Closed candre23 closed 2 months ago
phi3-mini can be used as the draft model for phi3-medium in speculative decoding... also with optimized kernels exllama has... both the performance and the inference speed is gonna be pretty crazzzzzzy! I can't wait too see it : )
bump : )
It's in dev branch now. Model here. Bit more testing then I'll release a new version.
How much VRAM does 32k / 128k context need as 3.8b doesn't have GQA?
It works out to 384 kB per token if I'm not mistaken. So a 128k context would need 48 GB for the cache. It drops to 108 kB with Q4 cache, or 13.5 GB for the full context.
Here's hoping the larger Phi-3 models use GQA.

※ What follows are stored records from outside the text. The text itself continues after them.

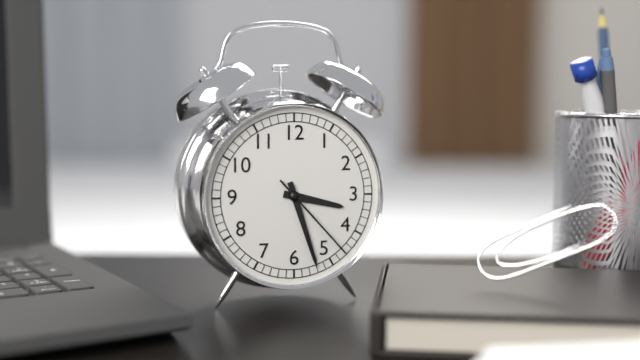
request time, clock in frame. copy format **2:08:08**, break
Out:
**3:27:23**
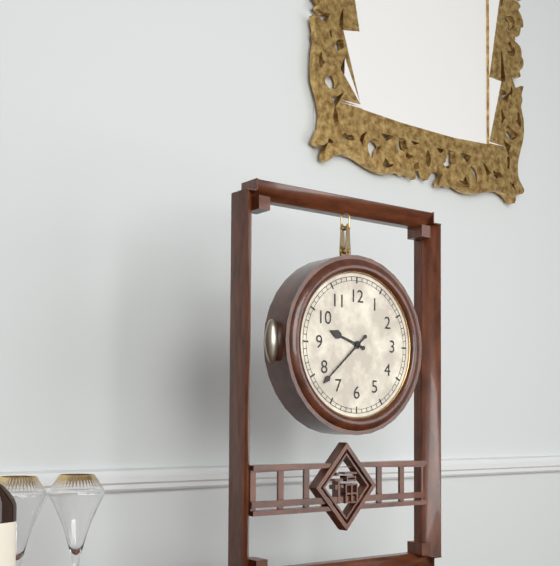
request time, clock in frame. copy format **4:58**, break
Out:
**9:38**
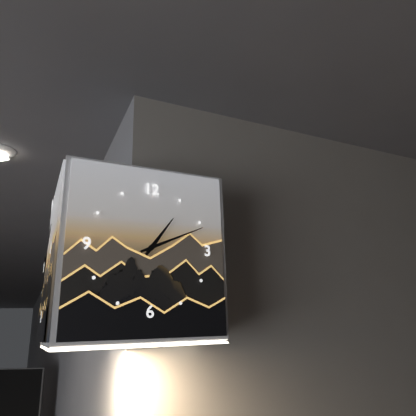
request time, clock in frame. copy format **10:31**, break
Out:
**1:11**
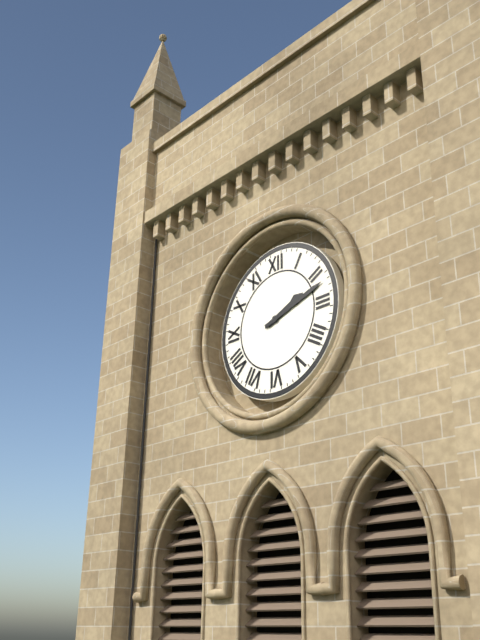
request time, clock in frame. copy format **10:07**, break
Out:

I hope that the larger Phi-3 models will at least be released. But thanks, 13.5GB for full context with Q4 cache sounds great. Thanks for your work.
Just tried the 6.0bpw model from turboderp HF Phi3 repo - with Q4 cache, loads nicely into 19GB vram. Chat completions for short context are fine, but unfortunately longer contexts -- beyond a few hundred tokens, produces garbage. Possibly I am doing something wrong!
PS using latest exllama v2 (which I understand was just updated for Phi3) and TabbyAPI (which now allows setting Q4 cache via the admin API)
You need the dev version. Currently working on releasing 0.0.20 which will have the Phi stuff included.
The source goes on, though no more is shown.